*Data records*:

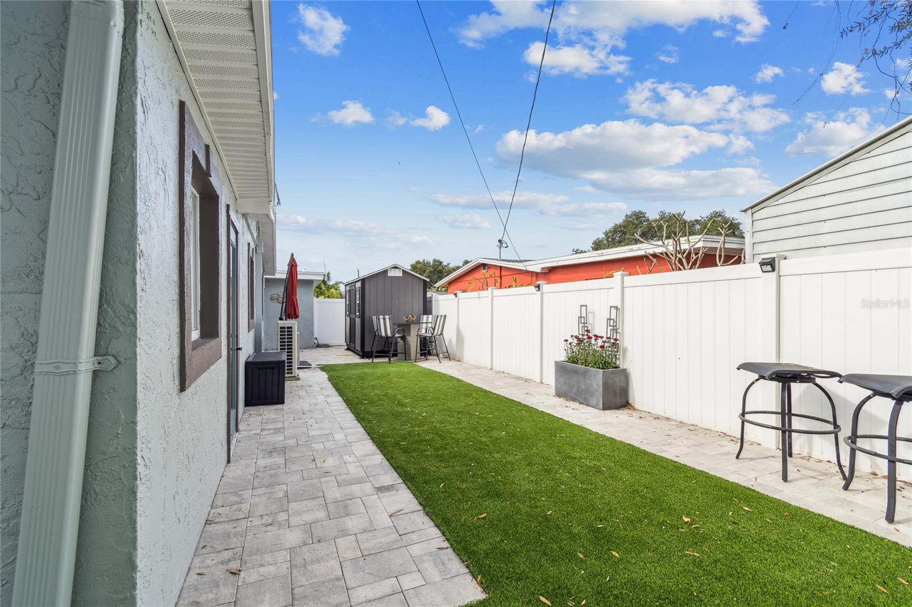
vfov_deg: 77.3
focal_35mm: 15
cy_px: 304
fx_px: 380
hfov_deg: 100.4
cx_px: 456
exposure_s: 1/1600
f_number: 7.1
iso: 100
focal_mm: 10
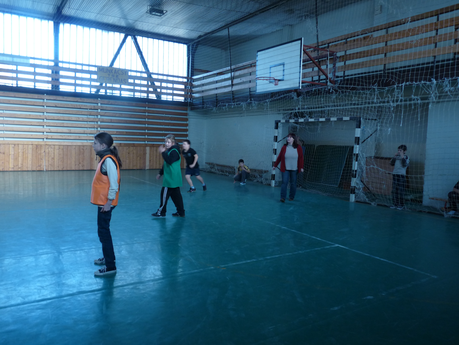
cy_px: 172
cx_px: 230
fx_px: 358
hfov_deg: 65.3
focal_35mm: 27
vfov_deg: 51.4
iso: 200
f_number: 2.8
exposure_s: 1/30
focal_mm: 4.8
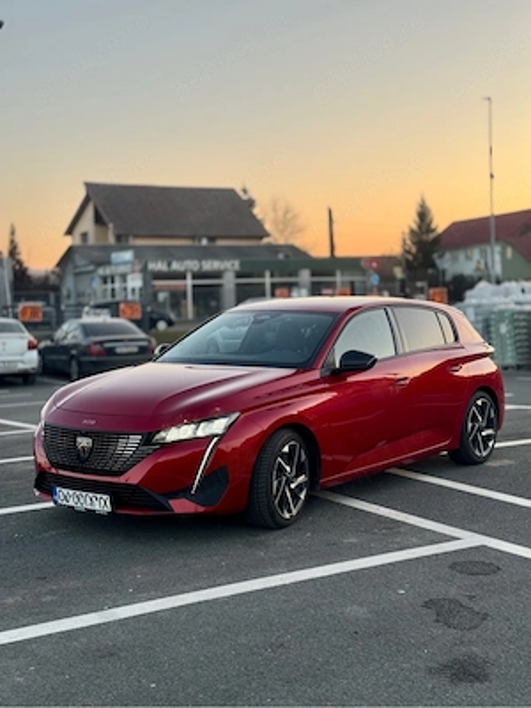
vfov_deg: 39.7
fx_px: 982
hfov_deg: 30.3
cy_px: 354
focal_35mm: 48
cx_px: 266
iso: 64
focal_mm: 6.76
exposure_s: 1/232
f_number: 1.78
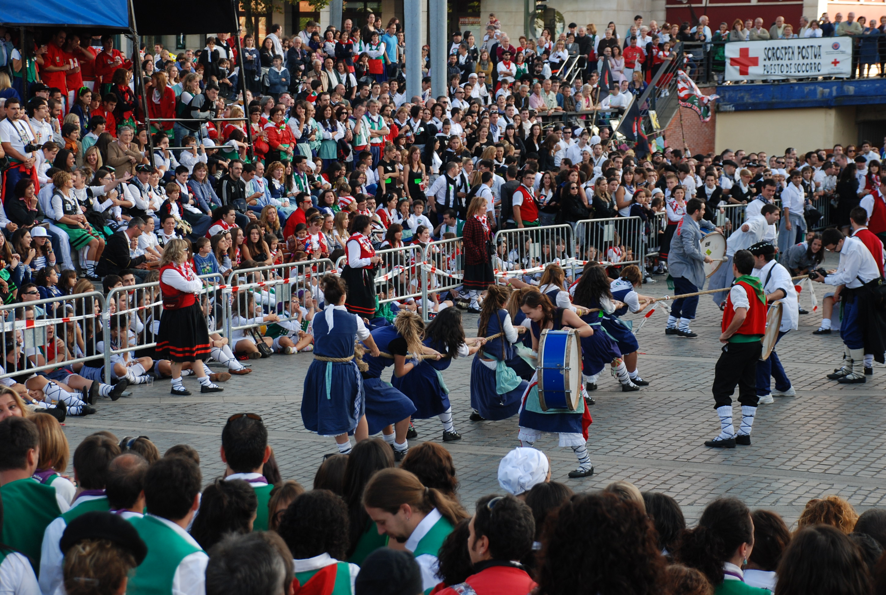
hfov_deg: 21.9
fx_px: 2294
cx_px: 443
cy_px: 298
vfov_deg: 14.8
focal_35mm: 93
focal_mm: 62
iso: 200
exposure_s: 1/125
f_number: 5.3
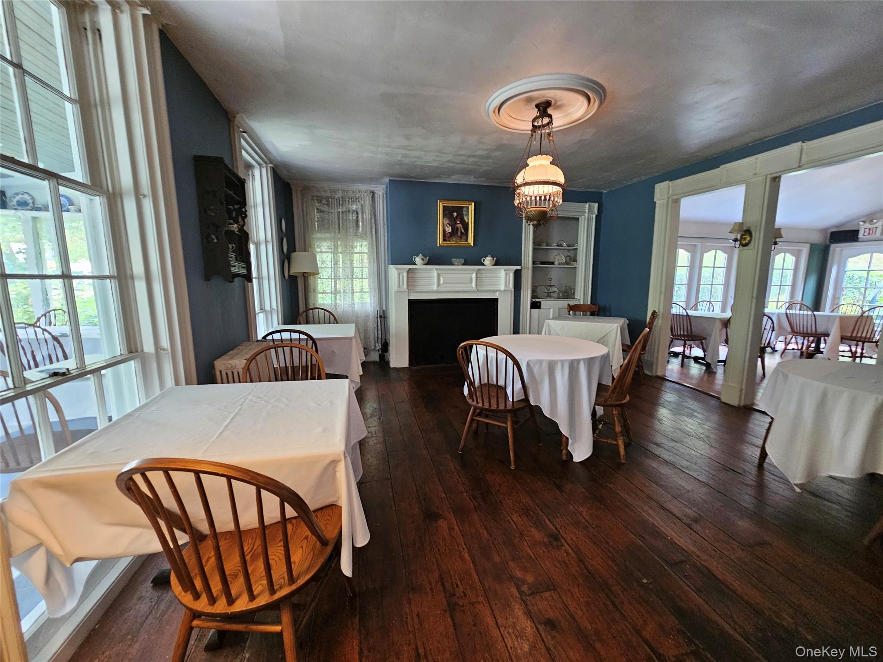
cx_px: 442
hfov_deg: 106.2
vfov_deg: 89.9
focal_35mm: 13
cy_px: 331
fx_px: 332
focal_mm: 2.2
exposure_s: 1/30
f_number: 2.2
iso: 320
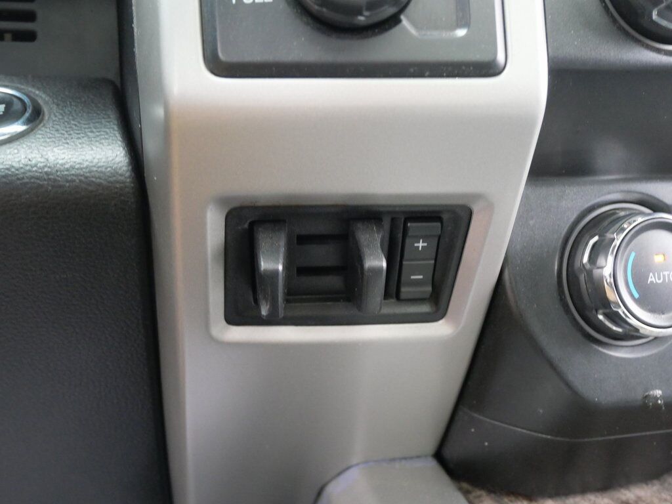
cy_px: 252
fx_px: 660
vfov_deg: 41.8
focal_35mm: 34
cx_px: 336
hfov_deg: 54.0
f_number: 4
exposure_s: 1/40
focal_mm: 17
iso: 3200
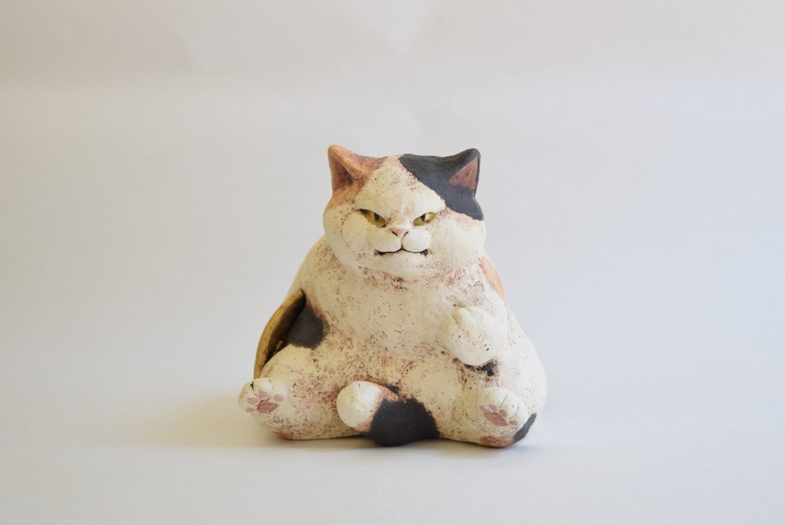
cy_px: 262
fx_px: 1473
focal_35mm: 68
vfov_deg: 20.2
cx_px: 392
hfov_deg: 29.8
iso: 400
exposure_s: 1/160
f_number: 6.3
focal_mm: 45
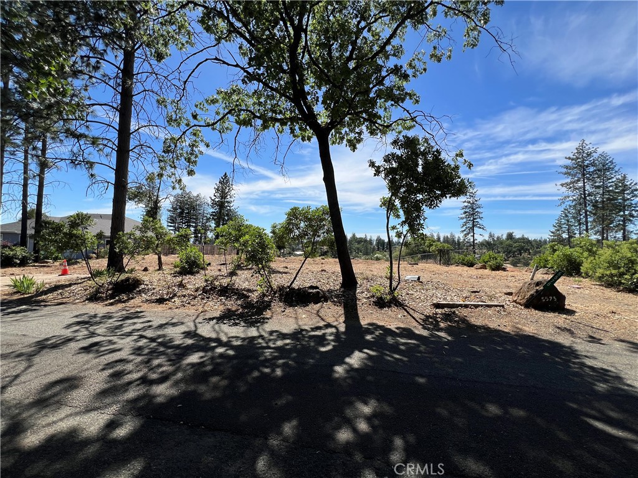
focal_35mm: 13
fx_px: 240
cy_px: 239
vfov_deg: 89.9
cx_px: 319
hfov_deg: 106.2
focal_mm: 1.57
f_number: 1.8
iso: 32
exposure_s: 1/2137
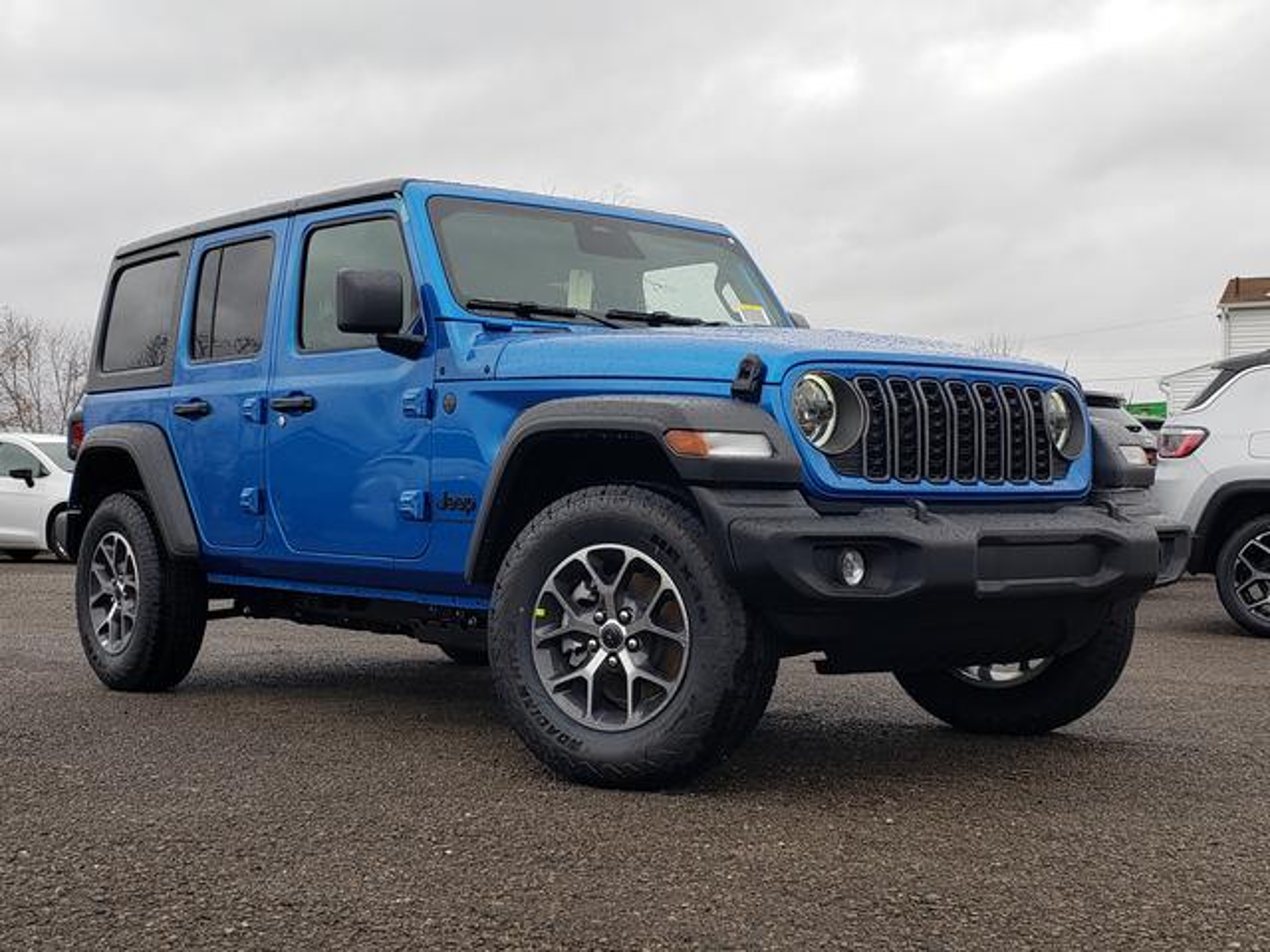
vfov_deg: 53.1
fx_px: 954
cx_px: 635
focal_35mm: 26
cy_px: 476
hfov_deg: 67.3
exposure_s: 1/154
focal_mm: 4.3
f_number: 2.4
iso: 50
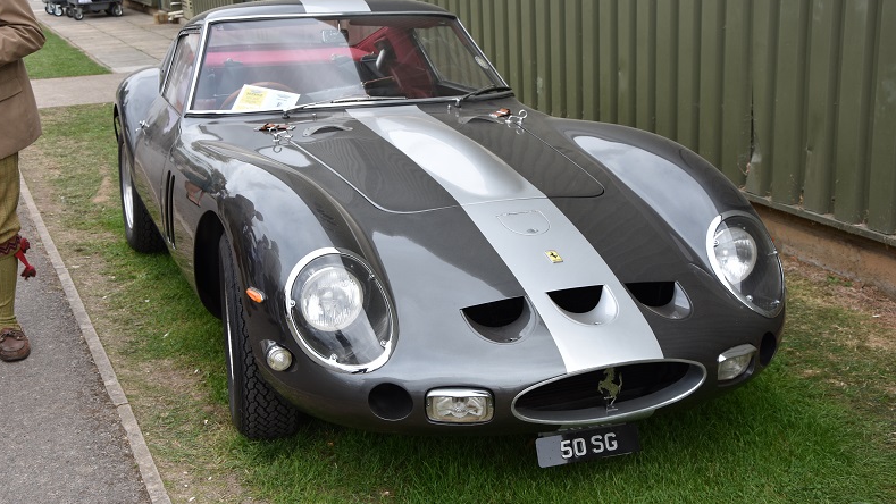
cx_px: 443
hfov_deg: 40.6
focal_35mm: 51
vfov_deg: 23.5
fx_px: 1212
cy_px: 239
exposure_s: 1/160
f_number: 6.3
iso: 200
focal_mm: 32
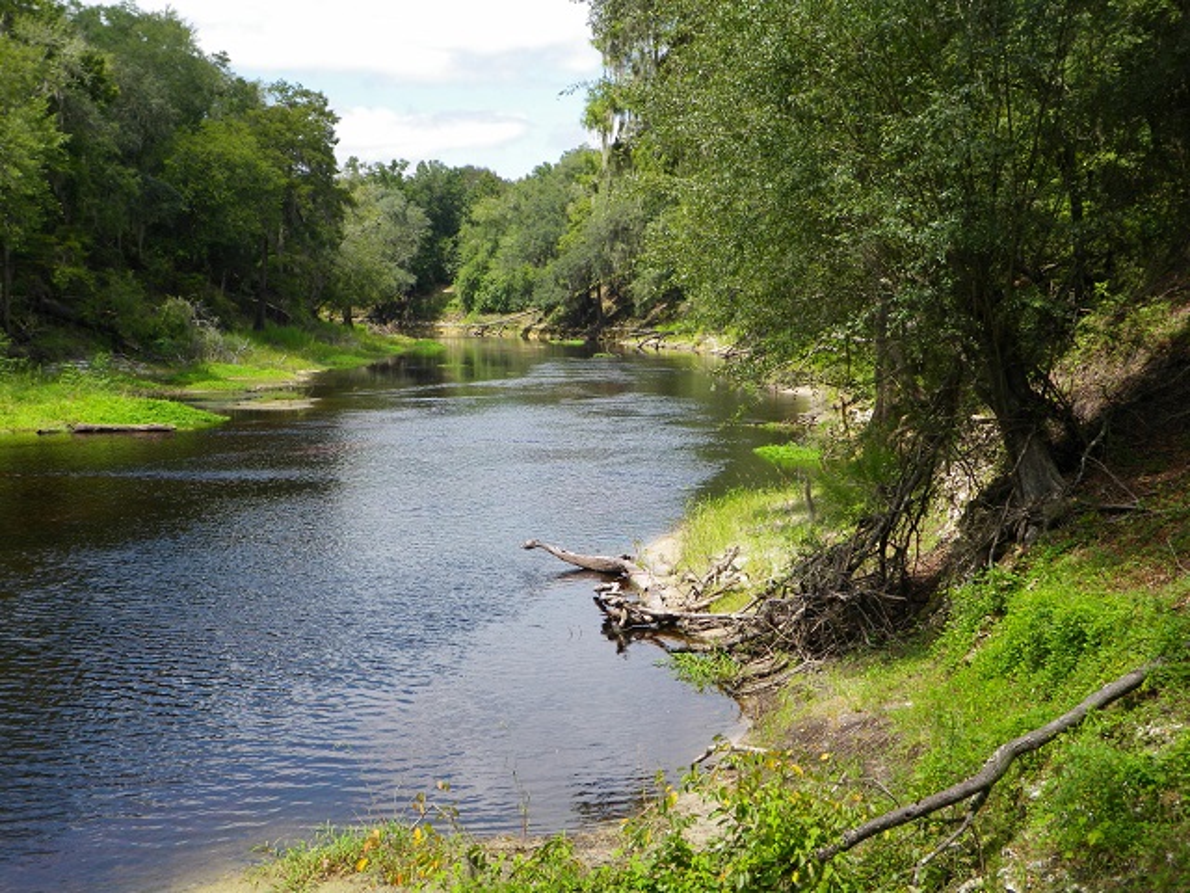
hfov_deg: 41.2
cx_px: 595
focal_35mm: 46
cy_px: 446
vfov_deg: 31.5
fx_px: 1581
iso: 64
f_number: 3.3
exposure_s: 1/400
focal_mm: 8.2
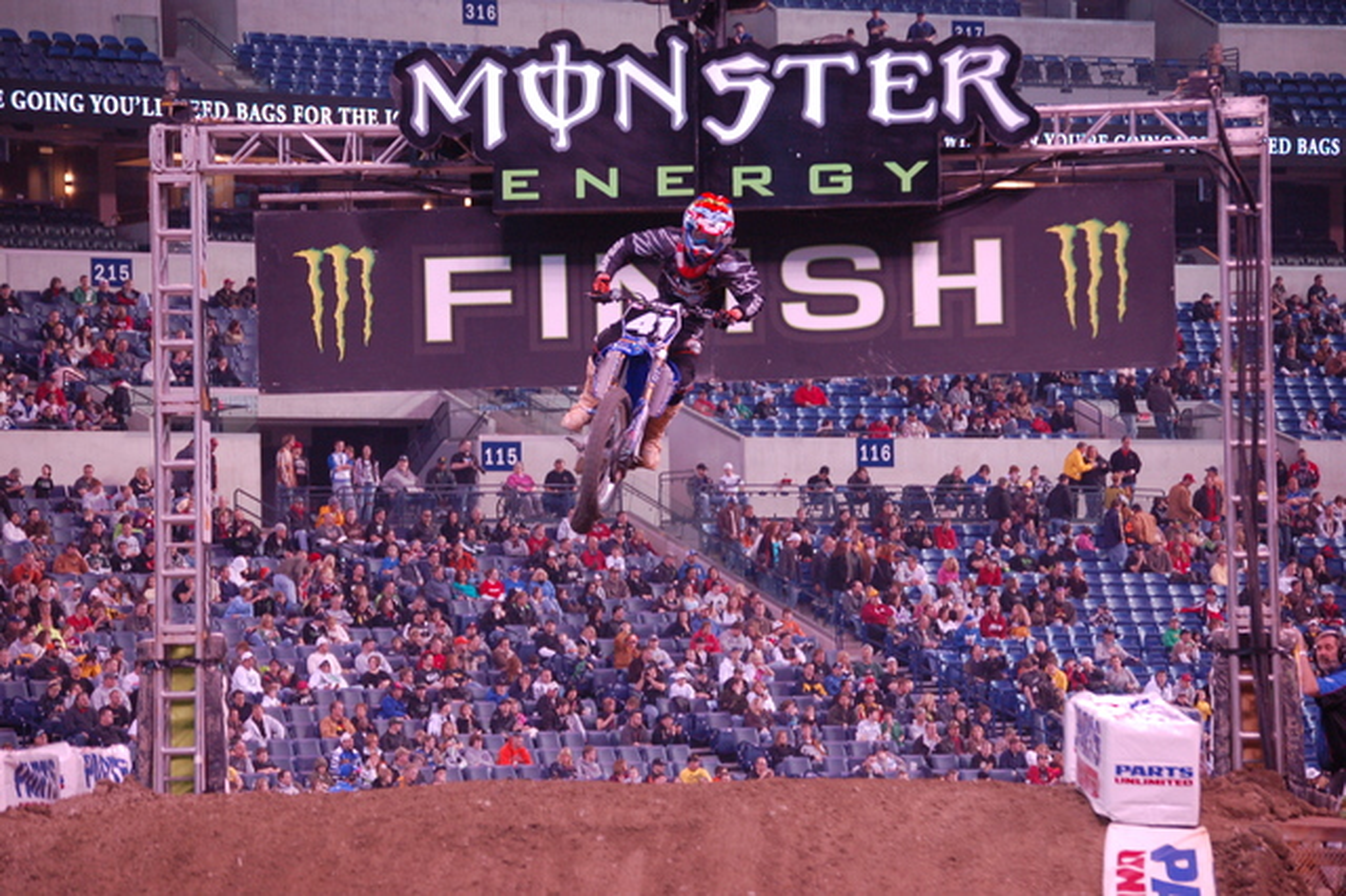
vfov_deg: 8.7
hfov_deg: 13.0
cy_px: 448
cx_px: 673
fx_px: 5885
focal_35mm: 158
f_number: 5
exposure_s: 1/160
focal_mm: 105
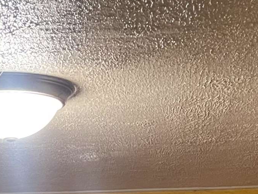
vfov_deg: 11.8
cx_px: 198
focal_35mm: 114
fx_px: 849
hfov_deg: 17.2
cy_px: 370
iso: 500
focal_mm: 5.1
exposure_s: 1/60
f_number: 1.6
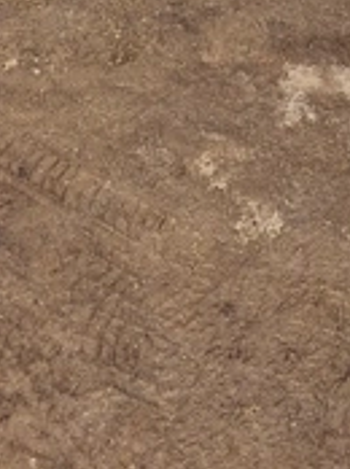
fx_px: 716
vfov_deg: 33.2
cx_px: 396
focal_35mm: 53
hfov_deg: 25.3
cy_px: 0
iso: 50
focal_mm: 6.18
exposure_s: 1/189
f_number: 1.65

*Brief*: A verbatim transcription of the records, pictures excluded, is the required output.

*Completed task*:
vfov_deg: 77.3
focal_35mm: 15
cy_px: 304
fx_px: 380
hfov_deg: 100.4
cx_px: 456
exposure_s: 1/1600
f_number: 7.1
iso: 100
focal_mm: 10
cy_px: 172
cx_px: 230
fx_px: 358
hfov_deg: 65.3
focal_35mm: 27
vfov_deg: 51.4
iso: 200
f_number: 2.8
exposure_s: 1/30
focal_mm: 4.8
vfov_deg: 39.7
fx_px: 982
hfov_deg: 30.3
cy_px: 354
focal_35mm: 48
cx_px: 266
iso: 64
focal_mm: 6.76
exposure_s: 1/232
f_number: 1.78
hfov_deg: 21.9
fx_px: 2294
cx_px: 443
cy_px: 298
vfov_deg: 14.8
focal_35mm: 93
focal_mm: 62
iso: 200
exposure_s: 1/125
f_number: 5.3
cx_px: 442
hfov_deg: 106.2
vfov_deg: 89.9
focal_35mm: 13
cy_px: 331
fx_px: 332
focal_mm: 2.2
exposure_s: 1/30
f_number: 2.2
iso: 320
cy_px: 252
fx_px: 660
vfov_deg: 41.8
focal_35mm: 34
cx_px: 336
hfov_deg: 54.0
f_number: 4
exposure_s: 1/40
focal_mm: 17
iso: 3200
cy_px: 262
fx_px: 1473
focal_35mm: 68
vfov_deg: 20.2
cx_px: 392
hfov_deg: 29.8
iso: 400
exposure_s: 1/160
f_number: 6.3
focal_mm: 45
focal_35mm: 13
fx_px: 240
cy_px: 239
vfov_deg: 89.9
cx_px: 319
hfov_deg: 106.2
focal_mm: 1.57
f_number: 1.8
iso: 32
exposure_s: 1/2137
vfov_deg: 53.1
fx_px: 954
cx_px: 635
focal_35mm: 26
cy_px: 476
hfov_deg: 67.3
exposure_s: 1/154
focal_mm: 4.3
f_number: 2.4
iso: 50
cx_px: 443
hfov_deg: 40.6
focal_35mm: 51
vfov_deg: 23.5
fx_px: 1212
cy_px: 239
exposure_s: 1/160
f_number: 6.3
iso: 200
focal_mm: 32
hfov_deg: 41.2
cx_px: 595
focal_35mm: 46
cy_px: 446
vfov_deg: 31.5
fx_px: 1581
iso: 64
f_number: 3.3
exposure_s: 1/400
focal_mm: 8.2
vfov_deg: 8.7
hfov_deg: 13.0
cy_px: 448
cx_px: 673
fx_px: 5885
focal_35mm: 158
f_number: 5
exposure_s: 1/160
focal_mm: 105
vfov_deg: 11.8
cx_px: 198
focal_35mm: 114
fx_px: 849
hfov_deg: 17.2
cy_px: 370
iso: 500
focal_mm: 5.1
exposure_s: 1/60
f_number: 1.6
fx_px: 716
vfov_deg: 33.2
cx_px: 396
focal_35mm: 53
hfov_deg: 25.3
cy_px: 0
iso: 50
focal_mm: 6.18
exposure_s: 1/189
f_number: 1.65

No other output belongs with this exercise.